Profitability Improving

Facing a fierce competition from low-cost carriers (LCCs), South Korea’s large airlines are aggressively reorganizing their routes.
Facing a fierce competition from low-cost carriers (LCCs), South Korea’s large airlines are aggressively reorganizing their routes.

 

South Korea’s large airlines, which face fierce competition from low-cost carriers (LCCs), are aggressively reorganizing their routes. They are suspending their non-profitable flights and focusing on in-demand routes in order to improve the profitability.

According to flight industry sources on November 23, Korean Air will suspend its routes to Saudi Arabia and Cambodia starting February next year. For Saudi Arabia, the airline will temporarily cut the Incheon-Riyadh-Jeddah route, which is currently operated three times a week, from the end of next February and provide the service later again when the market conditions pick up. The suspension of the service is largely due to the fact that Saudi Arabia’s recent economic hit from low oil prices and decreasing plant and oil refining projects had reduced demand of the flights due to the drop in Korean workers residing in the country.

Korean Air will seek to minimize inconvenience for passengers flying from Korea to Middle East by actively seeking out connecting flights with Middle Eastern airlines out of Dubai, which is operated seven times a week now. The company will also be suspending its flights to Siem Reap in Cambodia starting February. The Incheon-Siem Reap route runs a deficit every year due to a lack of tourism infrastructure except for Angkor Wat.

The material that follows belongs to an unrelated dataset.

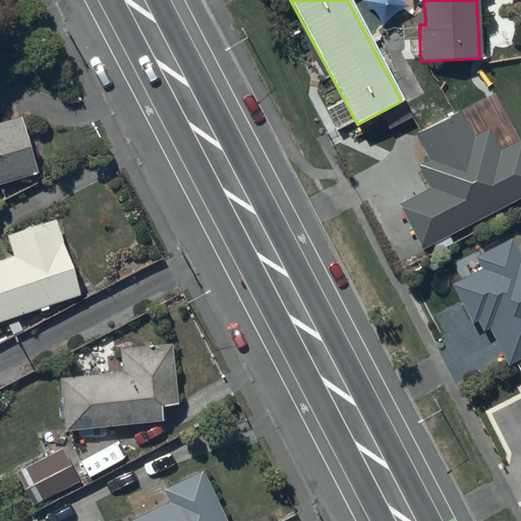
[(460,111),(414,134),(427,161),(417,166),(429,188),(398,205),(420,248),(520,196),(520,142),(519,139),(501,149),(489,127),(473,136),(460,111)]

Korean Air will instead launch a new flight to Barcelona, Spain's second city and a major tourist attraction, three times a week, starting from the end of April, and increase flights to Seattle from the current five times a week to seven times a week, from May next year.

Asiana Airlines will increase the number of flights from Incheon to Osaka a day from three to four by the end of March next year. The airline will also increase the Incheon-Miyazaki routes from three times a week to four times a week from early next month to the end of March next year. On October 30, Asiana Airlines increase the number of flights from Incheon to Delhi from five times to seven times a week. It increased the flights again in three months after increasing it from three times to five times a week in July.

On the other hand, Asiana Airlines handed over its flights to Japan’s Takamatsu, Shizuoka, Toyama, Hiroshima, Yonago and Ube to its subsidiary Air Seoul. This is because they are non-lucrative routes for a large airline owing to low demand.